- [Instruction]: The entries below are to be duplicated exactly, with nothing left out.

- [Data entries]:

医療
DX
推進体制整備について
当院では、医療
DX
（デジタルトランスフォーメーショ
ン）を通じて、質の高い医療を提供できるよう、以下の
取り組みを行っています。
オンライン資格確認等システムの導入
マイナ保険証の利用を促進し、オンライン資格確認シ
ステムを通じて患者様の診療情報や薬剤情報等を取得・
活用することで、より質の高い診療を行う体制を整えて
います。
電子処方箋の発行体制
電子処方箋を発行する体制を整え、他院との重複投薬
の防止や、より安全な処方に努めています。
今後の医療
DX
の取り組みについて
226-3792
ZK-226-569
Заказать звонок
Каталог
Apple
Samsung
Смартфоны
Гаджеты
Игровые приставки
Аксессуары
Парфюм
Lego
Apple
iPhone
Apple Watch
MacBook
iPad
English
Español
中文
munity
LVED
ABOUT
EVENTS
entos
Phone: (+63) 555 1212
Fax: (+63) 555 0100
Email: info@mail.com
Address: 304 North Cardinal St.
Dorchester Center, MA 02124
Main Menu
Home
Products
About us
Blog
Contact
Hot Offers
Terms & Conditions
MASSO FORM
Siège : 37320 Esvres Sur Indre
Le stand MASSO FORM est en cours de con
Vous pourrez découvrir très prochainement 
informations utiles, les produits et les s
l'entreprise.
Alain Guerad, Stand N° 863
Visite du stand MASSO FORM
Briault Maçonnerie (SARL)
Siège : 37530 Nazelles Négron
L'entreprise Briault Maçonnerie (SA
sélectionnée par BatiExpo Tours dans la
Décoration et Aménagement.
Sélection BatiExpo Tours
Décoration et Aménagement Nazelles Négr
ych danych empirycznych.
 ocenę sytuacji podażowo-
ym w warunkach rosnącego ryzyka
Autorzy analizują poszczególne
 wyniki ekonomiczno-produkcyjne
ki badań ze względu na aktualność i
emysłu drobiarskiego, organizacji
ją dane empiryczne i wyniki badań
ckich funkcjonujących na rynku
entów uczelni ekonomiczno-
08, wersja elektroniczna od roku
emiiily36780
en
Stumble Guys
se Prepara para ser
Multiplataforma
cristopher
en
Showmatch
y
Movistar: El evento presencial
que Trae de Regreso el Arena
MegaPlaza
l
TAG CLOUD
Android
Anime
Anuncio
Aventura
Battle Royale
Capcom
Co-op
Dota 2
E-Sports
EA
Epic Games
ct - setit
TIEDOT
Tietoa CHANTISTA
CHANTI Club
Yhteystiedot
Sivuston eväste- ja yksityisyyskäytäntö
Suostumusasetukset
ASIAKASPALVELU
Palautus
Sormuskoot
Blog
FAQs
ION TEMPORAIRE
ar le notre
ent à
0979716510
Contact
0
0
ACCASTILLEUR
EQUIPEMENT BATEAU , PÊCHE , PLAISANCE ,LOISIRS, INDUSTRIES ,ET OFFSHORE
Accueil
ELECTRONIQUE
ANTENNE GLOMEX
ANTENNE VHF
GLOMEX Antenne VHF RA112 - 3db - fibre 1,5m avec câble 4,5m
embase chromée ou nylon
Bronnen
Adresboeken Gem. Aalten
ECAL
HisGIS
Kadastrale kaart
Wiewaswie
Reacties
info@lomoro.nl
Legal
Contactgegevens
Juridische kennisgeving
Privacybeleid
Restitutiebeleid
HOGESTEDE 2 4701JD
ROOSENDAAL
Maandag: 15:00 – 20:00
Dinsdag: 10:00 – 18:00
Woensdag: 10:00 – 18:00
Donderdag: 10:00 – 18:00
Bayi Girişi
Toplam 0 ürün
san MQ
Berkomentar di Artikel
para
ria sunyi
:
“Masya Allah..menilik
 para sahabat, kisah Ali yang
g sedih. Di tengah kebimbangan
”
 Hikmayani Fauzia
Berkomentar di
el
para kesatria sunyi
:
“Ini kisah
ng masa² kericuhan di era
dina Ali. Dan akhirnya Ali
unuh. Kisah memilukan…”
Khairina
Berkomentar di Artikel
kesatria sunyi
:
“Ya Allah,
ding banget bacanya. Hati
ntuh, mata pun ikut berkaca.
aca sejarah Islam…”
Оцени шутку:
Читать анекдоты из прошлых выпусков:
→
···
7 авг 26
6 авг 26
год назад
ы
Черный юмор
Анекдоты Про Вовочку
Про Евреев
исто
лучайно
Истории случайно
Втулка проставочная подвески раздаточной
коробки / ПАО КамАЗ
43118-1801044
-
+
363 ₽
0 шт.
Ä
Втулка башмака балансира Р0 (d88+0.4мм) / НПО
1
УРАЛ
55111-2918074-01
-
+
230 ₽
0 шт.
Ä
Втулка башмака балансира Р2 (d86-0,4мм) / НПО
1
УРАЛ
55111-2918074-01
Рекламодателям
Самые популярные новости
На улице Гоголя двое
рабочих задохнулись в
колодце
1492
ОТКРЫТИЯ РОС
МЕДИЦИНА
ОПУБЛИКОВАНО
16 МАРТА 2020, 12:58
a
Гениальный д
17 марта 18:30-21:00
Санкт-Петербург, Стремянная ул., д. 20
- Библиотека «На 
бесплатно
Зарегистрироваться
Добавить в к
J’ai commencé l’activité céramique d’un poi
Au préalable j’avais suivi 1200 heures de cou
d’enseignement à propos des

- [Task answer]:
医療
DX
推進体制整備について
当院では、医療
DX
（デジタルトランスフォーメーショ
ン）を通じて、質の高い医療を提供できるよう、以下の
取り組みを行っています。
オンライン資格確認等システムの導入
マイナ保険証の利用を促進し、オンライン資格確認シ
ステムを通じて患者様の診療情報や薬剤情報等を取得・
活用することで、より質の高い診療を行う体制を整えて
います。
電子処方箋の発行体制
電子処方箋を発行する体制を整え、他院との重複投薬
の防止や、より安全な処方に努めています。
今後の医療
DX
の取り組みについて
226-3792
ZK-226-569
Заказать звонок
Каталог
Apple
Samsung
Смартфоны
Гаджеты
Игровые приставки
Аксессуары
Парфюм
Lego
Apple
iPhone
Apple Watch
MacBook
iPad
English
Español
中文
munity
LVED
ABOUT
EVENTS
entos
Phone: (+63) 555 1212
Fax: (+63) 555 0100
Email: info@mail.com
Address: 304 North Cardinal St.
Dorchester Center, MA 02124
Main Menu
Home
Products
About us
Blog
Contact
Hot Offers
Terms & Conditions
MASSO FORM
Siège : 37320 Esvres Sur Indre
Le stand MASSO FORM est en cours de con
Vous pourrez découvrir très prochainement 
informations utiles, les produits et les s
l'entreprise.
Alain Guerad, Stand N° 863
Visite du stand MASSO FORM
Briault Maçonnerie (SARL)
Siège : 37530 Nazelles Négron
L'entreprise Briault Maçonnerie (SA
sélectionnée par BatiExpo Tours dans la
Décoration et Aménagement.
Sélection BatiExpo Tours
Décoration et Aménagement Nazelles Négr
ych danych empirycznych.
 ocenę sytuacji podażowo-
ym w warunkach rosnącego ryzyka
Autorzy analizują poszczególne
 wyniki ekonomiczno-produkcyjne
ki badań ze względu na aktualność i
emysłu drobiarskiego, organizacji
ją dane empiryczne i wyniki badań
ckich funkcjonujących na rynku
entów uczelni ekonomiczno-
08, wersja elektroniczna od roku
emiiily36780
en
Stumble Guys
se Prepara para ser
Multiplataforma
cristopher
en
Showmatch
y
Movistar: El evento presencial
que Trae de Regreso el Arena
MegaPlaza
l
TAG CLOUD
Android
Anime
Anuncio
Aventura
Battle Royale
Capcom
Co-op
Dota 2
E-Sports
EA
Epic Games
ct - setit
TIEDOT
Tietoa CHANTISTA
CHANTI Club
Yhteystiedot
Sivuston eväste- ja yksityisyyskäytäntö
Suostumusasetukset
ASIAKASPALVELU
Palautus
Sormuskoot
Blog
FAQs
ION TEMPORAIRE
ar le notre
ent à
0979716510
Contact
0
0
ACCASTILLEUR
EQUIPEMENT BATEAU , PÊCHE , PLAISANCE ,LOISIRS, INDUSTRIES ,ET OFFSHORE
Accueil
ELECTRONIQUE
ANTENNE GLOMEX
ANTENNE VHF
GLOMEX Antenne VHF RA112 - 3db - fibre 1,5m avec câble 4,5m
embase chromée ou nylon
Bronnen
Adresboeken Gem. Aalten
ECAL
HisGIS
Kadastrale kaart
Wiewaswie
Reacties
info@lomoro.nl
Legal
Contactgegevens
Juridische kennisgeving
Privacybeleid
Restitutiebeleid
HOGESTEDE 2 4701JD
ROOSENDAAL
Maandag: 15:00 – 20:00
Dinsdag: 10:00 – 18:00
Woensdag: 10:00 – 18:00
Donderdag: 10:00 – 18:00
Bayi Girişi
Toplam 0 ürün
san MQ
Berkomentar di Artikel
para
ria sunyi
:
“Masya Allah..menilik
 para sahabat, kisah Ali yang
g sedih. Di tengah kebimbangan
”
 Hikmayani Fauzia
Berkomentar di
el
para kesatria sunyi
:
“Ini kisah
ng masa² kericuhan di era
dina Ali. Dan akhirnya Ali
unuh. Kisah memilukan…”
Khairina
Berkomentar di Artikel
kesatria sunyi
:
“Ya Allah,
ding banget bacanya. Hati
ntuh, mata pun ikut berkaca.
aca sejarah Islam…”
Оцени шутку:
Читать анекдоты из прошлых выпусков:
→
···
7 авг 26
6 авг 26
год назад
ы
Черный юмор
Анекдоты Про Вовочку
Про Евреев
исто
лучайно
Истории случайно
Втулка проставочная подвески раздаточной
коробки / ПАО КамАЗ
43118-1801044
-
+
363 ₽
0 шт.
Ä
Втулка башмака балансира Р0 (d88+0.4мм) / НПО
1
УРАЛ
55111-2918074-01
-
+
230 ₽
0 шт.
Ä
Втулка башмака балансира Р2 (d86-0,4мм) / НПО
1
УРАЛ
55111-2918074-01
Рекламодателям
Самые популярные новости
На улице Гоголя двое
рабочих задохнулись в
колодце
1492
ОТКРЫТИЯ РОС
МЕДИЦИНА
ОПУБЛИКОВАНО
16 МАРТА 2020, 12:58
a
Гениальный д
17 марта 18:30-21:00
Санкт-Петербург, Стремянная ул., д. 20
- Библиотека «На 
бесплатно
Зарегистрироваться
Добавить в к
J’ai commencé l’activité céramique d’un poi
Au préalable j’avais suivi 1200 heures de cou
d’enseignement à propos des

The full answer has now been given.